Top 3 e-commerce goals
As followed by bne IntelliNews, Yandex intends to become one of the top three players in e-commerce (after Wildberries and OZON) in Russia by 2021, aiming for competitive advantages such as the integration of its e-commerce offer within the Yandex.Plus subscription service (8.5 million subscribers), deliveries on demand with the Yandex.Lavka online grocery service.
“One of the main challenges of e-commerce is the development of infrastructure, which is the main focus of the company at the moment,” warns Sova, noting that Yandex is testing various options for partnering with merchants (e.g. , drop shipping by sellers) and improve the return- finish.
As reported by bne IntelliNews, Yandex to merge its transportation and e-commerce assets under a single “E-commerce and Ride-tech” vertical, in addition to “Research, advertising and cloud services”.
“Yandex is very excited about its logistics opportunity, given that it is a platform with a strong network effect (the density of supply and demand is high) and a huge profit opportunity », Commented Sova Capital.
The company was able to increase the number of its B2B logistics service customers from zero in March 2020 to 15,000 by the end of 2020, and the company notes that these services are used by Yandex peers such as OZON and Avito.
On the Yandex.Taxi joint venture with Uber Technologies, the company’s basic limousine service continues to recover, while the market position remains defensible, says Sova.
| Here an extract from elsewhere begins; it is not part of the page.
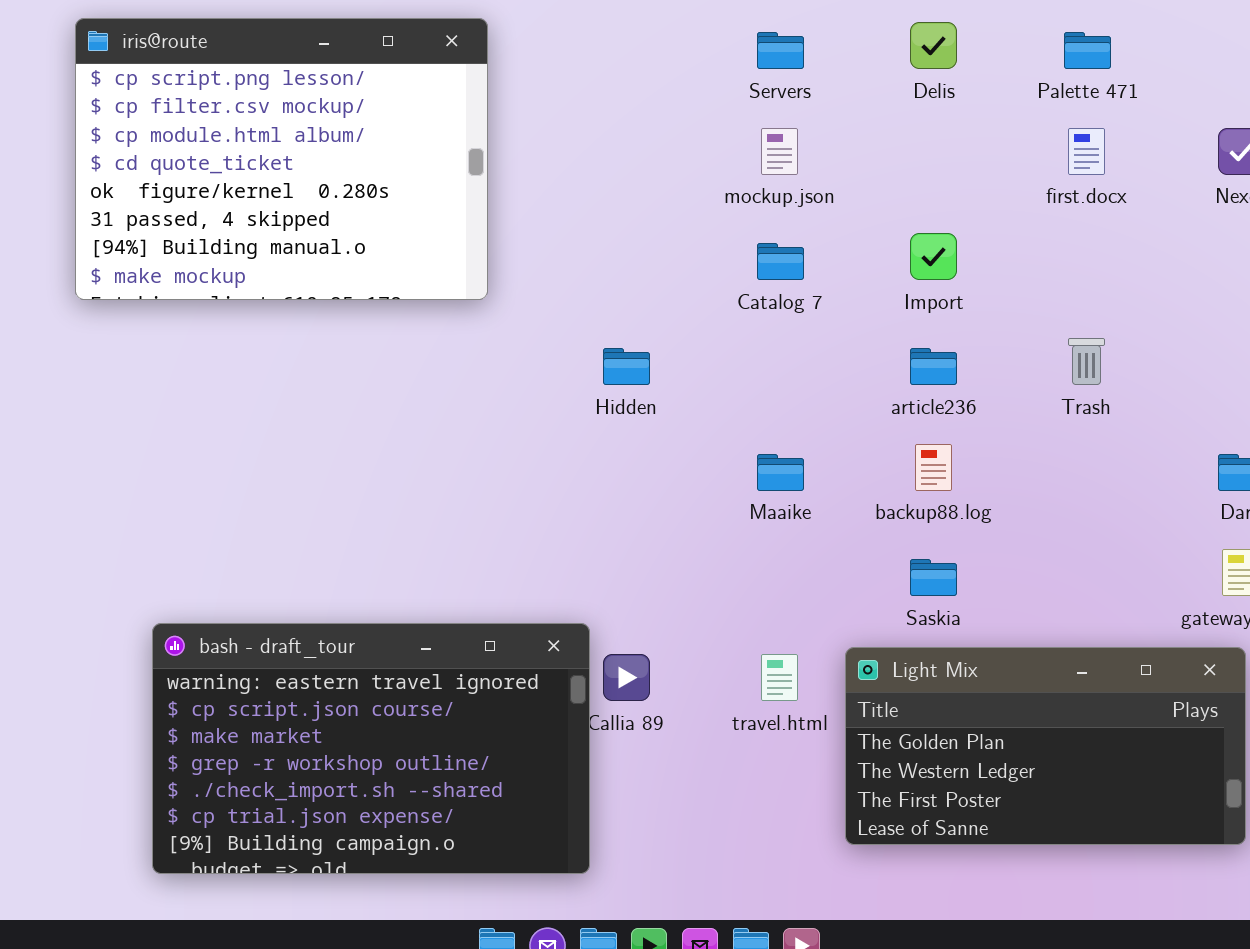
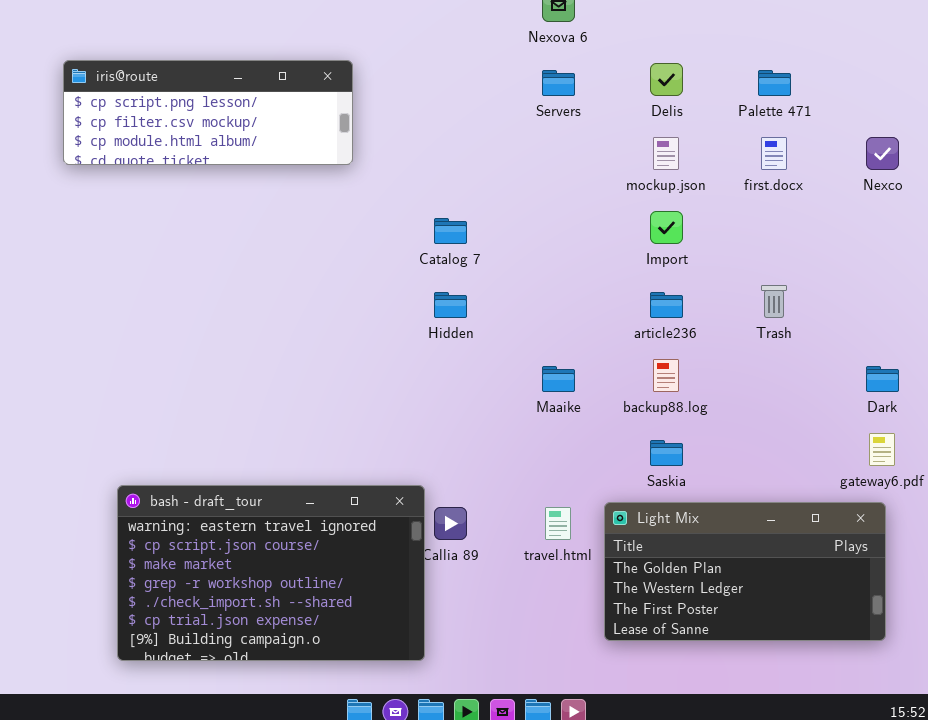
iris@route: [75,18,488,300] -> [63,60,353,165], resized
mockup.json: [761,128,798,175] -> [653,137,679,170], moved
Catalog 7: [757,243,804,280] -> [434,218,467,244], moved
Foodtech and Yandex.Eats have not seen a slowdown this year so far, and Yandex.Lavka online grocery stores continue to grow rapidly.
Yandex is also The Russian leader in autonomous driving technology and in 2020 doubled its fleet of 100 autonomous vehicles. Operational driverless taxis were considered possible by 2024 by analysts.
“Although Yandex expects commercial use of self-driving cars to begin in at least five years, commercial deliveries through its Yandex.Rover messaging robot could be available next year,” according to Sova Capital.
Yandex managers seemed rather optimistic about the prospects for Yandex.Rover, Sova analysts note, because it is a much simpler product (compared to self-driving cars) with easier tasks and fewer requirements. regulatory.
FinTech, media, cloud services could see their advantage
the the company continues to explore FinTech opportunities, and aims to launch a financial service within the next 12 months. That said, Yandex has yet to share any details, according to Sova.
In another report from The Bell, Yandex is said to have acquired small Russian bank Akropol (around Rb 1 billion) and may sign the deal shortly. It would appear that the acquisition concerns only the banking license, which would form a basis for the construction of Yandex’s fintech vertical.
“The deal would likely mean that Yandex opts for primarily organic development of its fintech vertical,” commented BCS Global Markets.
Other benefits could come from media services, as the company believes that by the end of this year, the number of subscribers to Yandex.Plus could reach the few million subscribers (up from 8.5 million currently). .
Yandex’s cloud business has the potential to grow 2.5 times in 2021 and could deliver solid growth rates in 2022 and beyond, Sova believes.
“The costs of this business are mostly fixed, which creates opportunities to balance and generate additional profit at some point in the future,” commented analysts; However, it is not entirely clear how much this business could grow relative to the size of Yandex’s combined operations.